Cornering: A caravan weighing 500 kgs more can only ever take a corner at a slower speed. What speed is that? We don’t know, it depends on too many influences: road surface; tyre pressures and tread condition; tyre construction; tow vehicle’s suspension; etc. All you can do is take a sharp curve more carefully than if the caravan were 500 kgs lighter.

How do you increase your safety margins?

  1. Know your weights.
  2. Know your balance!
  3. Ensure tyres, suspension, brakes are checked.
  4. Drive to the conditions.

Know your weights: Learn about the maximums you can carry. Learn the terms: ATM; GTM; TBM; GVM; GCM; front and rear axle capacities; ride heights.

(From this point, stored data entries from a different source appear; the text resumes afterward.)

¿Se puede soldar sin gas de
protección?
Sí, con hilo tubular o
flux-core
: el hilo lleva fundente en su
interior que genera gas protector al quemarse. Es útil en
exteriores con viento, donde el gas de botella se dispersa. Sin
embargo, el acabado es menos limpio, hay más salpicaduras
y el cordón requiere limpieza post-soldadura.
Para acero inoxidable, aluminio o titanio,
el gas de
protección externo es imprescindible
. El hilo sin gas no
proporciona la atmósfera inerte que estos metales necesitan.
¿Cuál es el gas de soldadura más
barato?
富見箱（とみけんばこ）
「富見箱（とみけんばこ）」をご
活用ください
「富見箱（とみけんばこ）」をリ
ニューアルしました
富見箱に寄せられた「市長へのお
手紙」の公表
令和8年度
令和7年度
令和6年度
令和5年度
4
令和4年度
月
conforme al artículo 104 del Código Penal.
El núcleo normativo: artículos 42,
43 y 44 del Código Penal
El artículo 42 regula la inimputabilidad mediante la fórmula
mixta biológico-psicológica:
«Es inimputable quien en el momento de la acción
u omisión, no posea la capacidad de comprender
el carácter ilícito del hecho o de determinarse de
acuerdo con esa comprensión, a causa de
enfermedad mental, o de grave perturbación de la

Get weighed and find your balance. Weighbridges can give you readouts of axles, but usually not tow ball mass. A mobile caravan weighing service can measure the weight of each wheel and the tow ball. Then you know exactly how your rig is balanced. From side to side and front to back.

Drive to the conditions: This comes from experience. A slow first trip leads to learning and experience; then, more comfortable second and third trips with different weight configurations to learn how to get comfortable. Eventually, take a very long trip of 500 kms or more, where you will learn and experience more than any other trip.

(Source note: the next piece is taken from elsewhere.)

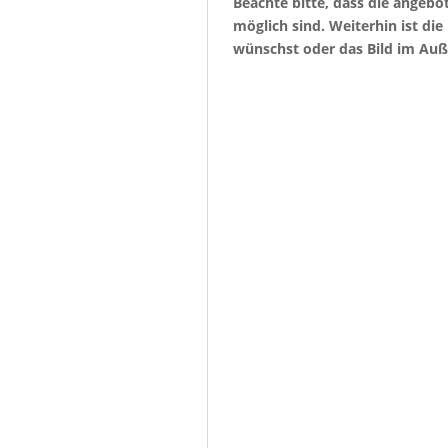
Beachte bitte, dass die angeb
möglich sind. Weiterhin ist di
wünschst oder das Bild im Auß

Try different cruising speeds, allow yourself plenty of room when overtaking, and especially give yourself plenty of distance for stopping. Hold way back in heavy traffic at speed; slow down way earlier for intersections where you may have to stop or for roundabouts.

Learn to take less on your trip and keep the weights down and safety margins up!

Maybe you can reduce or eliminate the water levels in the freshwater tanks, buy groceries at or near your destination, take less camping gear, fewer books, and fewer clothes. Leave the generator and the extra fridge behind. Make do with an esky. Remember, it’s camping!

If you have the experience, the knowledge, and you know you are within safe limits – go for it! Fill up your rig to the max and enjoy the ride. That’s fine, it is part of caravan freedom. Enjoy the journey and the destination!

Recommendations for learning your towing weights:

  1. Get weighed professionally from a mobile service.
  2. Take a guess and load to the maximum. The caravan weighing report will show if you are over or under and where. The caravan weighing professional will advise the best locations for storage, or where to reduce weights.
  3. Reconfigure. This may mean upgraded suspension, a different towing vehicle, or adjusting the towing hitch. Then return for another weighing session. Gold Coast Mobile Weigh will reduce the fee for the second caravan weigh session.
  4. In the first instance: set up the LoadMate app when you have your caravan weighed. This app records the exact location of the caravan’s luggage racks, tool boxes, storage cupboards, luggage locations in the vehicle, and more. As you weigh or estimate each item, you can add it to LoadMate, and the app will keep you informed of maximum weights.

If you want to take your caravan away for short trips, or you really love to travel light – then all you need is one weight check. You will find exactly how you are configured. I have had my very own rig with nothing on board, buck and sway. Not out of control, but just uncomfortable. Fiddling with tyre pressures, an anti-sway hitch, and loading soon helped. But it all started with a confidence-boosting caravan weighing session of my own.